## What to produce:
Select all lines holding the word "tail" from the entries that follow.

## Exercise materials:
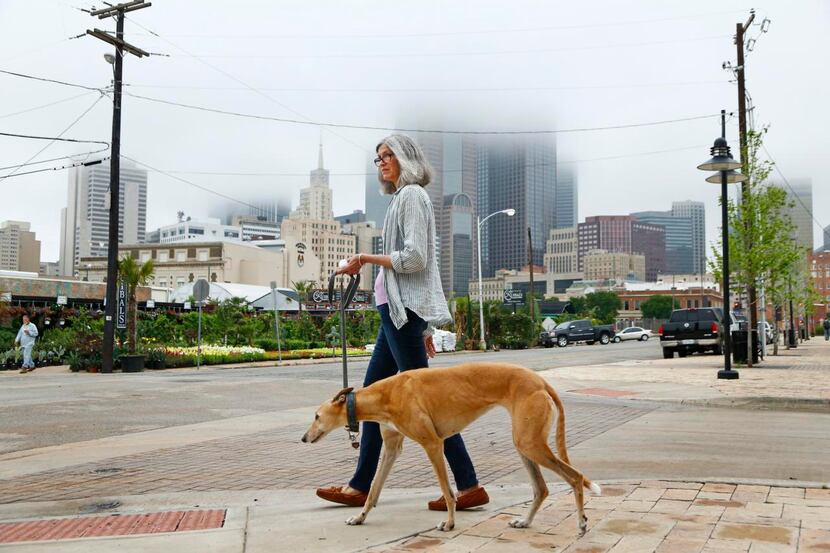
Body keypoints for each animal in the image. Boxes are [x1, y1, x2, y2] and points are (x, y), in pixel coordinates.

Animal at [302, 360, 600, 532]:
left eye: (316, 416)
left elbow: (447, 491)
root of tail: (541, 381)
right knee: (541, 488)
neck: (385, 394)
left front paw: (449, 522)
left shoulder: (433, 444)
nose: (304, 438)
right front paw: (359, 518)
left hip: (530, 443)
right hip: (524, 444)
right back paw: (525, 522)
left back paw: (582, 523)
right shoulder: (392, 449)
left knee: (576, 477)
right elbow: (374, 490)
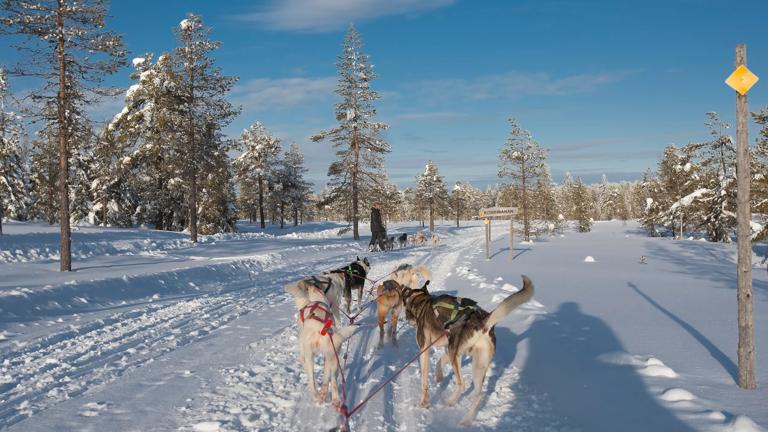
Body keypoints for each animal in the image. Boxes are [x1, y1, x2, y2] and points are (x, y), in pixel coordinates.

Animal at [402, 276, 536, 424]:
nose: (407, 320)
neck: (423, 302)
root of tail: (483, 322)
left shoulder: (425, 349)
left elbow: (424, 380)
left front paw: (424, 402)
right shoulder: (450, 348)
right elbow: (439, 362)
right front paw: (439, 376)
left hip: (456, 356)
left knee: (462, 385)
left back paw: (451, 401)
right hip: (475, 364)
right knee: (478, 395)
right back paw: (466, 420)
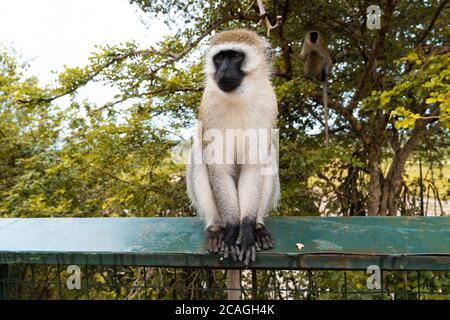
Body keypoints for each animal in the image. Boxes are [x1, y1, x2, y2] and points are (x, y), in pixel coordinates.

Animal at [185, 29, 278, 268]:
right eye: (219, 58)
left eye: (235, 56)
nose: (224, 69)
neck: (239, 96)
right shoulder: (208, 105)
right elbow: (217, 168)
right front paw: (232, 229)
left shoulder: (268, 103)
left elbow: (254, 166)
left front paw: (245, 229)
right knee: (199, 155)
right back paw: (216, 229)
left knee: (269, 156)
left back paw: (258, 227)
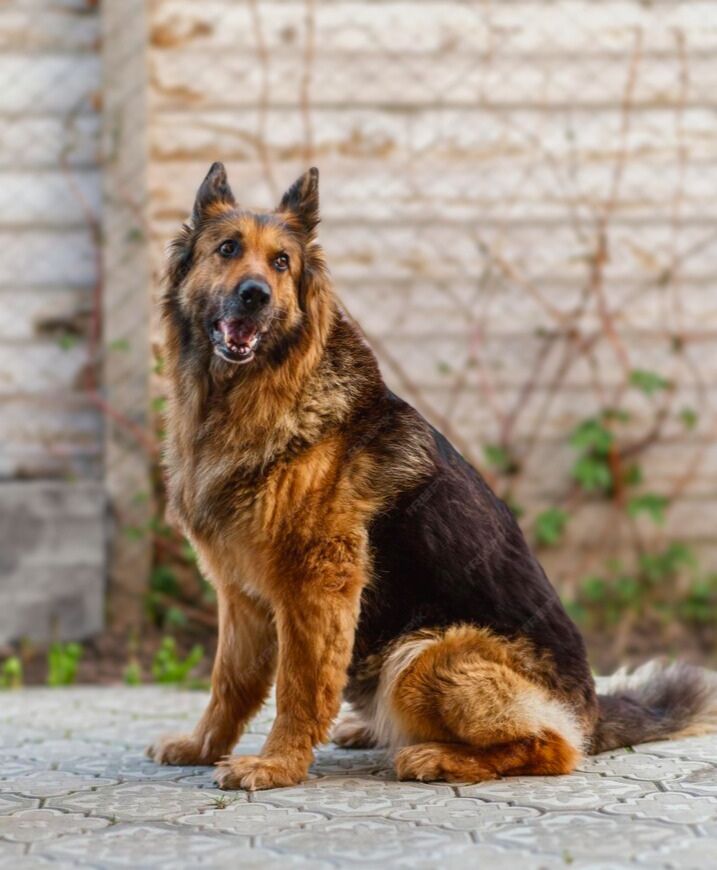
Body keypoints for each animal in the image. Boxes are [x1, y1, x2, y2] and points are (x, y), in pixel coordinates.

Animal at [147, 162, 716, 792]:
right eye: (227, 249)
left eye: (281, 263)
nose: (255, 295)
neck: (252, 396)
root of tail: (589, 708)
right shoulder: (240, 597)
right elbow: (231, 684)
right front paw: (203, 746)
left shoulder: (316, 589)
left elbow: (300, 687)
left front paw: (278, 764)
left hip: (422, 655)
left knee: (553, 746)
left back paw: (436, 756)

## Solution:
root of tail: (541, 381)
root of tail: (483, 322)
root of tail: (589, 708)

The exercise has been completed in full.